The following study demonstrates the Decipher Bladder test's utility in informing treatment decisions for patients with bladder cancer:
- Poster MP15-07: Molecular subtyping for predicting non-organ confined disease and survival outcomes after radical cystectomy in clinical high-grade T1 and T2 bladder cancer patients. Presented by Yair Lotan, M.D., UT Southwestern Medical Center.
Summary: Clinical staging in bladder cancer commonly underestimates the true disease stage as many patients are upstaged to non-organ confined (NOC) disease (pT3+ and/or N+) at radical cystectomy (RC). This multi-center study of 200 patients validates prior findings, further demonstrating the utility of the Decipher Bladder Genomic Subtyping Classifier (GSC) for predicting upstaging and outcomes in a cohort of patients with clinical T1 or T2 bladder cancer treated with radical cystectomy but without neoadjuvant therapy.

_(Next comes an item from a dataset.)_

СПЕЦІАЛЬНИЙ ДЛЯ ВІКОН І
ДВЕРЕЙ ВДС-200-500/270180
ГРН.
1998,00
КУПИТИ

Additional studies used the RUO Decipher GRID tool to explore prostate and bladder cancer topics that include: which patients are likely to benefit from specific therapies, racial differences in disease biology, and molecular pathway alterations following treatment.
"The depth and breadth of Decipher-focused data at AUA 2024 underscores the value of our novel Veracyte Diagnostics Platform, which begins with delivering high-performing tests using a comprehensive, whole-transcriptome approach. This fosters additional research, which in turn supports further innovation to help more patients," said Phillip Febbo, M.D., Veracyte's chief scientific officer and chief medical officer.